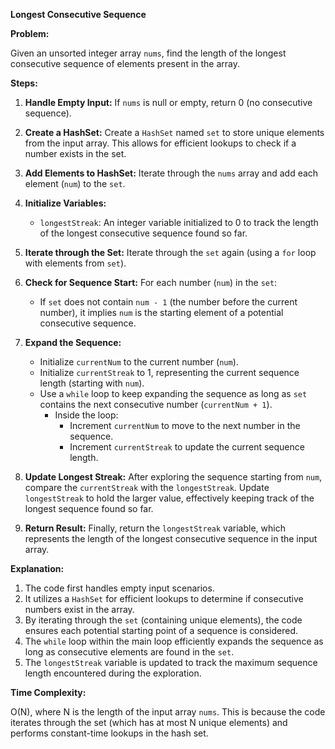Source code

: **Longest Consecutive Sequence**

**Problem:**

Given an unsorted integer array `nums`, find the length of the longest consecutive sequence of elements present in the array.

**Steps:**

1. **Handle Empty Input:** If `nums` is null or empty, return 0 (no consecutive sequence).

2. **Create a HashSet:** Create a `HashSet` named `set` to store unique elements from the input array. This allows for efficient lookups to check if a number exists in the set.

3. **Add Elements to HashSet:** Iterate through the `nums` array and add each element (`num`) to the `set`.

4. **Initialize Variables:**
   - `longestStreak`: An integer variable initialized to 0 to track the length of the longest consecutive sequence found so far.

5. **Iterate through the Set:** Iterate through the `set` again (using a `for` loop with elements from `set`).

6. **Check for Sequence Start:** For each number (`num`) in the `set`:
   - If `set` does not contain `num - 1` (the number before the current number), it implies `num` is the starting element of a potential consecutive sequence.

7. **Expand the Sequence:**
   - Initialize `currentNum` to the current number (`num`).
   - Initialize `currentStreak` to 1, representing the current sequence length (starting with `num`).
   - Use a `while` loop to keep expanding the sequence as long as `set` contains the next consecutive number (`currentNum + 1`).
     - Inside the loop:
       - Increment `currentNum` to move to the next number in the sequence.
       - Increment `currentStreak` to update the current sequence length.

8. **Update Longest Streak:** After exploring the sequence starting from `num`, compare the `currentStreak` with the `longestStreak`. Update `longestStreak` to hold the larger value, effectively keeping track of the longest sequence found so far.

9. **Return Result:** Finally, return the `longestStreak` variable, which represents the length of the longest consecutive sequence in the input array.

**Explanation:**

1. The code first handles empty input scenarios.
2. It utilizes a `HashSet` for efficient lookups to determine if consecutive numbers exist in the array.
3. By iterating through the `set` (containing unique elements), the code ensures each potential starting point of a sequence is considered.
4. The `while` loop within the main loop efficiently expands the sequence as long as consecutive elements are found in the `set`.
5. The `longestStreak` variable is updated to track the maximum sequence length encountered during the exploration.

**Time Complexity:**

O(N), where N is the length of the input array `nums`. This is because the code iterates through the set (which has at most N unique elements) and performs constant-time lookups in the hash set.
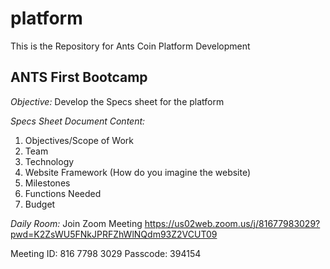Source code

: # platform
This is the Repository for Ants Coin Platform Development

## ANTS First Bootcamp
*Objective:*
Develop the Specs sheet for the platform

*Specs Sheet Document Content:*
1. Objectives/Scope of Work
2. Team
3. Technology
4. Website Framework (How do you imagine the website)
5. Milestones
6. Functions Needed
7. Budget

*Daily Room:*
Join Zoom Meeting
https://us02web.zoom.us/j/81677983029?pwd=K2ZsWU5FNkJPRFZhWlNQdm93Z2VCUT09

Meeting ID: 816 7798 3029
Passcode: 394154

→ Directions for this task
Without including any pictures, print each record exactly.

→ Solution for this task
Source code

: **Longest Consecutive Sequence**

**Problem:**

Given an unsorted integer array `nums`, find the length of the longest consecutive sequence of elements present in the array.

**Steps:**

1. **Handle Empty Input:** If `nums` is null or empty, return 0 (no consecutive sequence).

2. **Create a HashSet:** Create a `HashSet` named `set` to store unique elements from the input array. This allows for efficient lookups to check if a number exists in the set.

3. **Add Elements to HashSet:** Iterate through the `nums` array and add each element (`num`) to the `set`.

4. **Initialize Variables:**
   - `longestStreak`: An integer variable initialized to 0 to track the length of the longest consecutive sequence found so far.

5. **Iterate through the Set:** Iterate through the `set` again (using a `for` loop with elements from `set`).

6. **Check for Sequence Start:** For each number (`num`) in the `set`:
   - If `set` does not contain `num - 1` (the number before the current number), it implies `num` is the starting element of a potential consecutive sequence.

7. **Expand the Sequence:**
   - Initialize `currentNum` to the current number (`num`).
   - Initialize `currentStreak` to 1, representing the current sequence length (starting with `num`).
   - Use a `while` loop to keep expanding the sequence as long as `set` contains the next consecutive number (`currentNum + 1`).
     - Inside the loop:
       - Increment `currentNum` to move to the next number in the sequence.
       - Increment `currentStreak` to update the current sequence length.

8. **Update Longest Streak:** After exploring the sequence starting from `num`, compare the `currentStreak` with the `longestStreak`. Update `longestStreak` to hold the larger value, effectively keeping track of the longest sequence found so far.

9. **Return Result:** Finally, return the `longestStreak` variable, which represents the length of the longest consecutive sequence in the input array.

**Explanation:**

1. The code first handles empty input scenarios.
2. It utilizes a `HashSet` for efficient lookups to determine if consecutive numbers exist in the array.
3. By iterating through the `set` (containing unique elements), the code ensures each potential starting point of a sequence is considered.
4. The `while` loop within the main loop efficiently expands the sequence as long as consecutive elements are found in the `set`.
5. The `longestStreak` variable is updated to track the maximum sequence length encountered during the exploration.

**Time Complexity:**

O(N), where N is the length of the input array `nums`. This is because the code iterates through the set (which has at most N unique elements) and performs constant-time lookups in the hash set.
Source code

: # platform
This is the Repository for Ants Coin Platform Development

## ANTS First Bootcamp
*Objective:*
Develop the Specs sheet for the platform

*Specs Sheet Document Content:*
1. Objectives/Scope of Work
2. Team
3. Technology
4. Website Framework (How do you imagine the website)
5. Milestones
6. Functions Needed
7. Budget

*Daily Room:*
Join Zoom Meeting
https://us02web.zoom.us/j/81677983029?pwd=K2ZsWU5FNkJPRFZhWlNQdm93Z2VCUT09

Meeting ID: 816 7798 3029
Passcode: 394154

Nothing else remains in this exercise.